Investigation of the Electrical Characteristics of Bilayer ZnO/In(2)O(3) Thin-Film Transistors Fabricated by Solution Processing

Metal-oxide thin-film transistors (TFTs) have been developed as promising candidates for use in various electronic and optoelectronic applications. In this study, we fabricated bilayer zinc oxide (ZnO)/indium oxide (In(2)O(3)) TFTs by using the sol-gel solution process, and investigated the structural and chemical properties of the bilayer ZnO/In(2)O(3) semiconductor and the electrical properties of these transistors. The thermogravimetric analysis results showed that ZnO and In(2)O(3) films can be produced by the thermal annealing process at 350 °C. The grazing incidence X-ray diffraction patterns and X-ray photoemission spectroscopy results revealed that the intensity and position of characteristic peaks related to In(2)O(3) in the bilayer structure were not affected by the underlying ZnO film. On the other hand, the electrical properties, such as drain current, threshold voltage, and field-effect mobility of the bilayer ZnO/In(2)O(3) TFTs obviously improved, compared with those of the single-layer In(2)O(3) TFTs.
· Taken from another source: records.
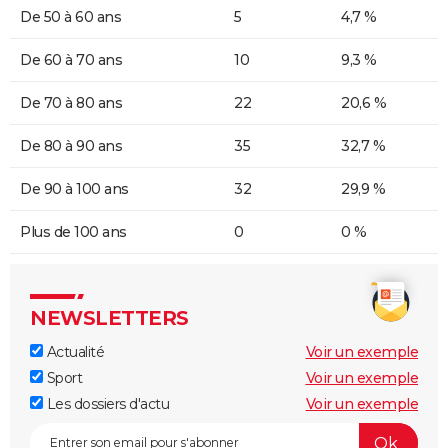
De 50 à 60 ans
5
4,7 %
De 60 à 70 ans
10
9,3 %
De 70 à 80 ans
22
20,6 %
De 80 à 90 ans
35
32,7 %
De 90 à 100 ans
32
29,9 %
Plus de 100 ans
0
0 %
NEWSLETTERS
Actualité
Voir un exemple
Sport
Voir un exemple
Les dossiers d'actu
Voir un exemple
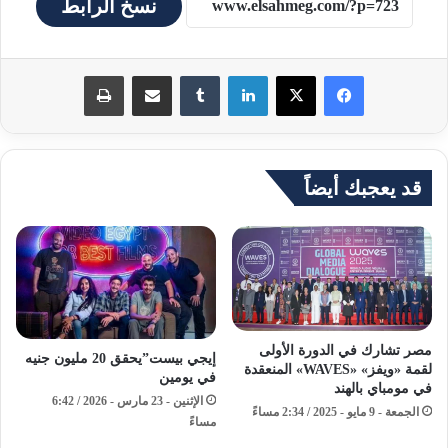
نسخ الرابط
لينكدإن
مشاركة عبر البريد
طباعة
قد يعجبك أيضاً
مصر تشارك في الدورة الأولى
إيجي بيست”يحقق 20 مليون جنيه
لقمة «ويفز» «WAVES» المنعقدة
في يومين
في مومباي بالهند
الإثنين - 23 مارس - 2026 / 6:42
الجمعة - 9 مايو - 2025 / 2:34 مساءً
مساءً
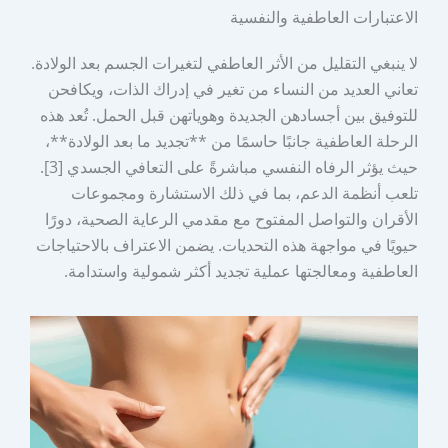
الاعتبارات العاطفية والنفسية
لا ينبغي التقليل من الأثر العاطفي لتغيرات الجسم بعد الولادة.
تعاني العديد من النساء من تغير في إدراك الذات، ويكافحن
للتوفيق بين أجسادهن الجديدة وهوياتهن قبل الحمل. تُعد هذه
الرحلة العاطفية جانبًا حاسمًا من **تجديد ما بعد الولادة**،
حيث يؤثر الرفاه النفسي مباشرةً على التعافي الجسدي [3].
تلعب أنظمة الدعم، بما في ذلك الاستشارة ومجموعات
الأقران والتواصل المفتوح مع مقدمي الرعاية الصحية، دورًا
حيويًا في مواجهة هذه التحديات. يضمن الاعتراف بالاحتياجات
العاطفية ومعالجتها عملية تجديد أكثر شمولية واستدامة.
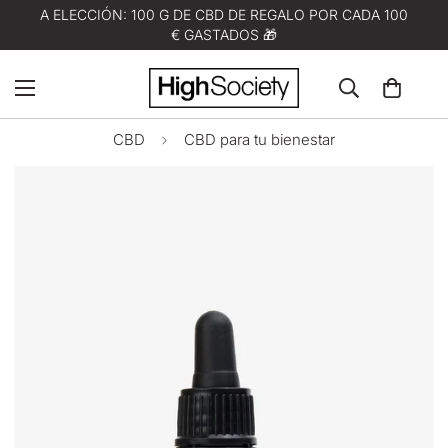
A ELECCIÓN: 100 G DE CBD DE REGALO POR CADA 100
€ GASTADOS 🎁
CBD
CBD para tu bienestar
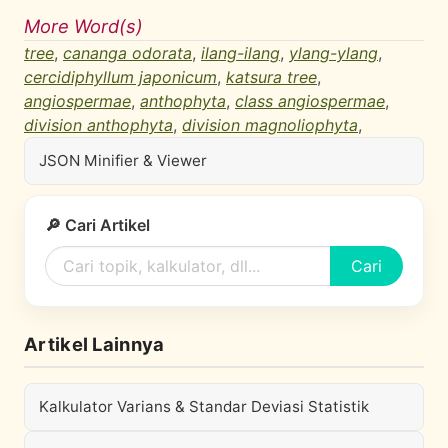
More Word(s)
tree
,
cananga odorata
,
ilang-ilang
,
ylang-ylang
,
cercidiphyllum japonicum
,
katsura tree
,
angiospermae
,
anthophyta
,
class angiospermae
,
division anthophyta
,
division magnoliophyta
,
JSON Minifier & Viewer
🔎 Cari Artikel
Cari
Artikel Lainnya
Kalkulator Varians & Standar Deviasi Statistik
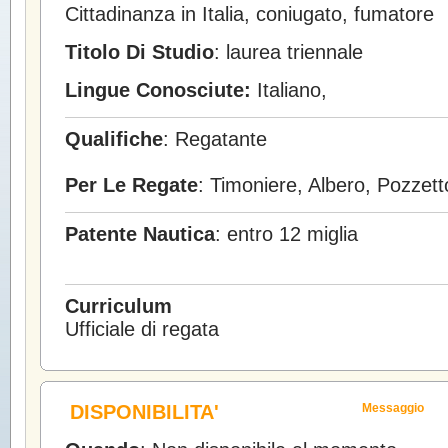
Cittadinanza in Italia, coniugato, fumatore
Titolo Di Studio
: laurea triennale
Lingue Conosciute:
Italiano,
Qualifiche
: Regatante
Per Le Regate
: Timoniere, Albero, Pozzet
Patente Nautica
: entro 12 miglia
Curriculum
Ufficiale di regata
DISPONIBILITA'
Messaggio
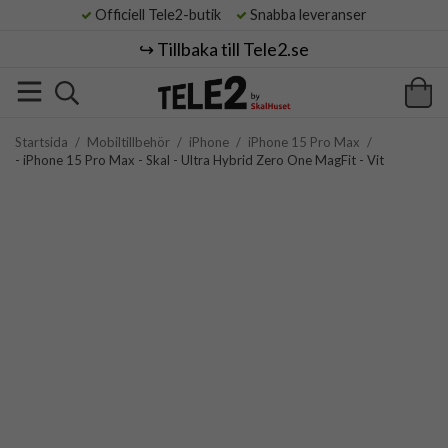
Officiell Tele2-butik
Snabba leveranser
↪️ Tillbaka till Tele2.se
Startsida
/
Mobiltillbehör
/
iPhone
/
iPhone 15 Pro Max
/
- iPhone 15 Pro Max - Skal - Ultra Hybrid Zero One MagFit - Vit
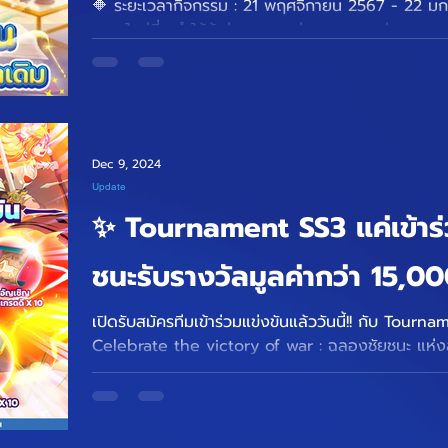
🔶 ระยะเวลากิจกรรม : 21 พฤศจิกายน 2567 - 22 มกราคม 2568 มา
ระบบใหม่ที่จะทำให้ผู้เล่นสามารถย่อยคอสตูมเก่า...
Dec 9, 2024
Update
✨ Tournament SS3 แค่เข้าร่วม
ชนะรับรางวัลมูลค่ากว่า 15,0
เปิดรับสมัครทีมเข้าร่วมแข่งขันแล้ววันนี้!! กับ Tourn
Celebrate the victory of war : ฉลองชัยชนะ แห่ง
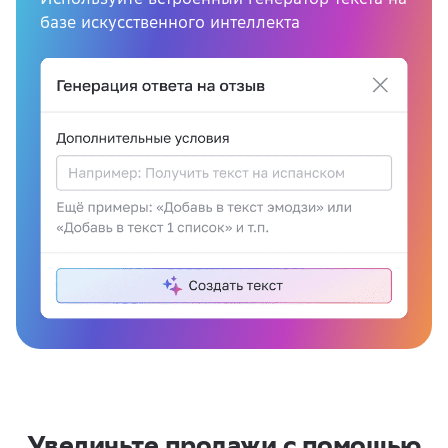
базе искусственного интеллекта
Увеличьте продажи с помощью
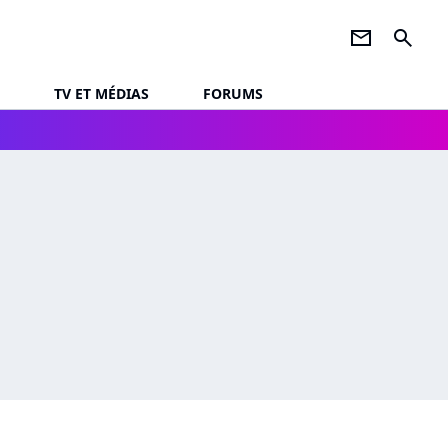
newsletter
search
TV ET MÉDIAS
FORUMS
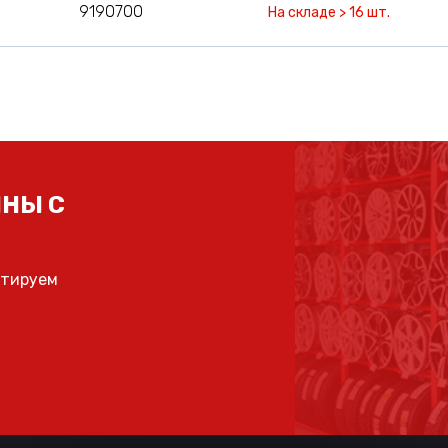
9190700
На складе > 16 шт.
НЫ С
ьтируем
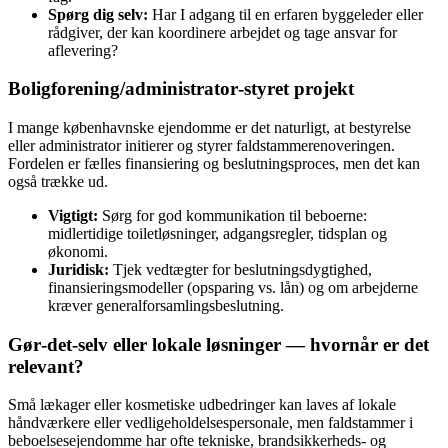
Spørg dig selv:
Har I adgang til en erfaren byggeleder eller
rådgiver, der kan koordinere arbejdet og tage ansvar for
aflevering?
Boligforening/administrator‑styret projekt
I mange københavnske ejendomme er det naturligt, at bestyrelse
eller administrator initierer og styrer faldstammerenoveringen.
Fordelen er fælles finansiering og beslutningsproces, men det kan
også trække ud.
Vigtigt:
Sørg for god kommunikation til beboerne:
midlertidige toiletløsninger, adgangsregler, tidsplan og
økonomi.
Juridisk:
Tjek vedtægter for beslutningsdygtighed,
finansieringsmodeller (opsparing vs. lån) og om arbejderne
kræver generalforsamlingsbeslutning.
Gør‑det‑selv eller lokale løsninger — hvornår er det
relevant?
Små lækager eller kosmetiske udbedringer kan laves af lokale
håndværkere eller vedligeholdelsespersonale, men faldstammer i
beboelsesejendomme har ofte tekniske, brandsikkerheds- og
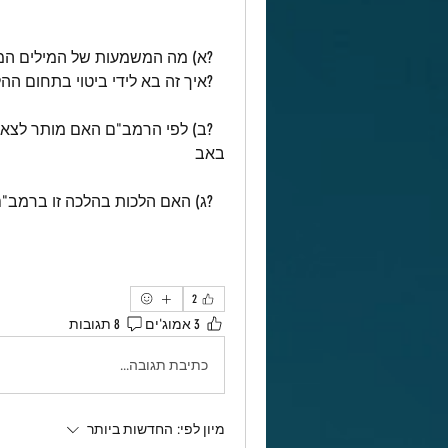
   ?א) מה המשמעות של המילים המודגשות במובן המעשי? 
   ?איך זה בא לידי ביטוי בתחום ההלכתי המעשי
באב
   ?ג) האם הלכות בהלכה זו ברמב"ם חלות כאשר תשעה באב ביום ראשון
2
3 אמוג'ים
8 תגובות
כתיבת תגובה...
מיון לפי:
החדשות ביותר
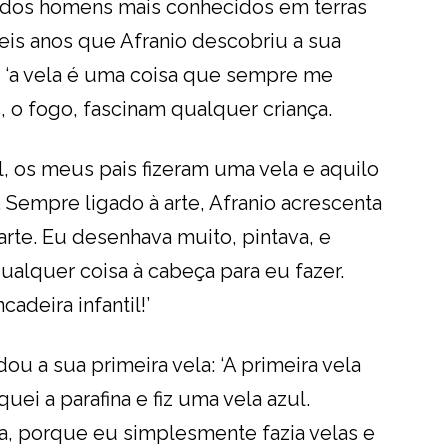
 dos homens mais conhecidos em terras
seis anos que Afranio descobriu a sua
e ‘a vela é uma coisa que sempre me
, o fogo, fascinam qualquer criança.
l, os meus pais fizeram uma vela e aquilo
Sempre ligado à arte, Afranio acrescenta
rte. Eu desenhava muito, pintava, e
ualquer coisa à cabeça para eu fazer.
adeira infantil!’
ou a sua primeira vela: ‘A primeira vela
uei a parafina e fiz uma vela azul.
, porque eu simplesmente fazia velas e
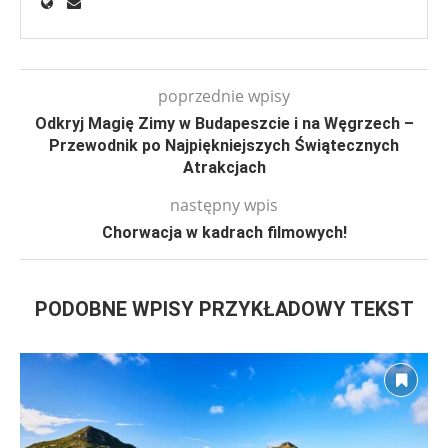
poprzednie wpisy
Odkryj Magię Zimy w Budapeszcie i na Węgrzech –
Przewodnik po Najpiękniejszych Świątecznych
Atrakcjach
następny wpis
Chorwacja w kadrach filmowych!
PODOBNE WPISY PRZYKŁADOWY TEKST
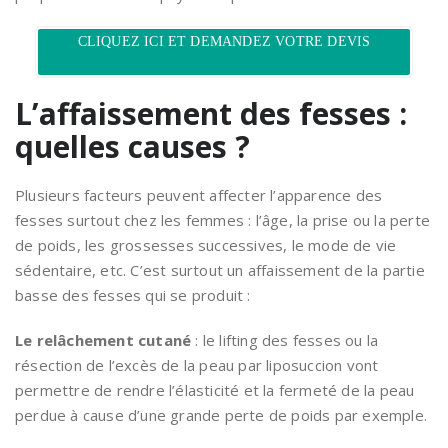
CLIQUEZ ICI ET DEMANDEZ VOTRE DEVIS
L’affaissement des fesses :
quelles causes ?
Plusieurs facteurs peuvent affecter l’apparence des
fesses surtout chez les femmes : l’âge, la prise ou la perte
de poids, les grossesses successives, le mode de vie
sédentaire, etc. C’est surtout un affaissement de la partie
basse des fesses qui se produit :
Le relâchement cutané
: le lifting des fesses ou la
résection de l’excès de la peau par liposuccion vont
permettre de rendre l’élasticité et la fermeté de la peau
perdue à cause d’une grande perte de poids par exemple.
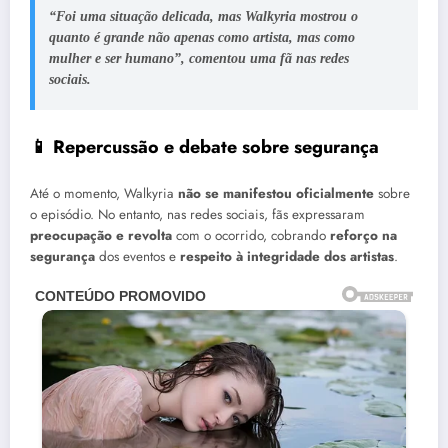
“Foi uma situação delicada, mas Walkyria mostrou o
quanto é grande não apenas como artista, mas como
mulher e ser humano”, comentou uma fã nas redes
sociais.
📱 Repercussão e debate sobre segurança
Até o momento, Walkyria
não se manifestou oficialmente
sobre
o episódio. No entanto, nas redes sociais, fãs expressaram
preocupação e revolta
com o ocorrido, cobrando
reforço na
segurança
dos eventos e
respeito à integridade dos artistas
.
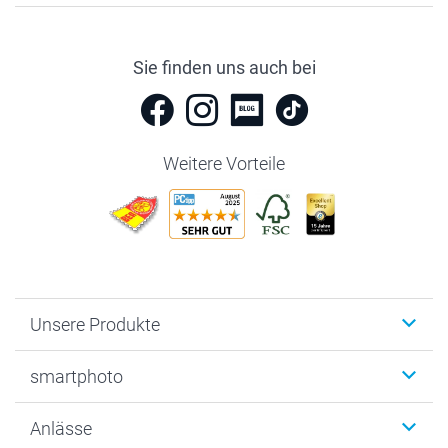
Sie finden uns auch bei
Weitere Vorteile
Unsere Produkte
Fotobücher
smartphoto
Fotogeschenke
Wanddekoration
Über uns
Anlässe
MyNameBook
Warum smartphoto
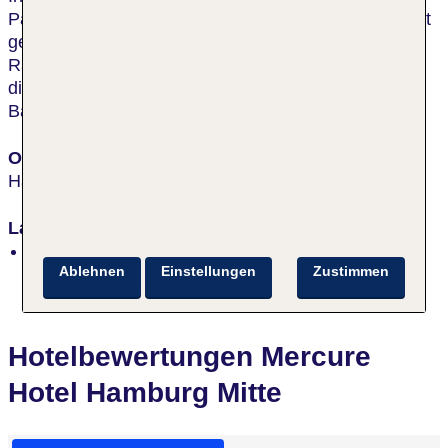
Parks und nur ca. 250 m vom Messegelände entfernt
gelegen. In der Nähe befinden sich auch das
Rathaus, die Alster, der Hafen, das Schanzenviertel,
die Reeperbahn sowie der Bahnhof Dammtor. U-, S-
Bahn: Schlump/Sternschanze.
Ort
Hamburg
Lage
zentral
Ablehnen
Einstellungen
Zustimmen
Hotelbewertungen Mercure
Hotel Hamburg Mitte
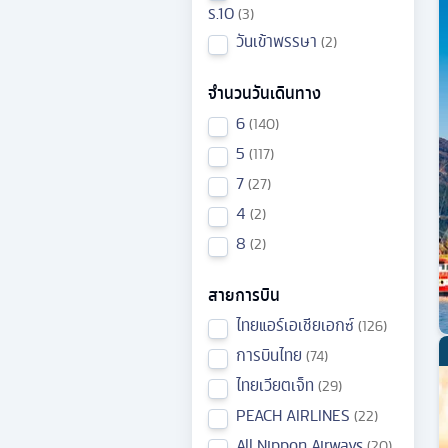
ร.10
3
วันเข้าพรรษา
2
จำนวนวันเดินทาง
6
140
5
117
7
27
4
2
8
2
สายการบิน
ไทยแอร์เอเชียเอกซ์
126
การบินไทย
74
ไทยเวียตเจ็ท
29
PEACH AIRLINES
22
All Nippon Airways
20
Considering the energy bands of ZnO and In(2)O(3), the enhancement in the TFT performance is explained through the electron transport between ZnO and In(2)O(3) and the formation of an internal electric field in the bilayer structure. In the negative gate-bias stress experiments, it was found that the internal electric field contributes to the electrical stability of the bilayer ZnO/In(2)O(3) TFT by reducing the negative gate-bias-induced field and suppressing the trapping of holes in the TFT channel. Consequently, we suggest that the bilayer structure of solution-processed metal-oxide semiconductors is a viable means of enhancing the TFT performance.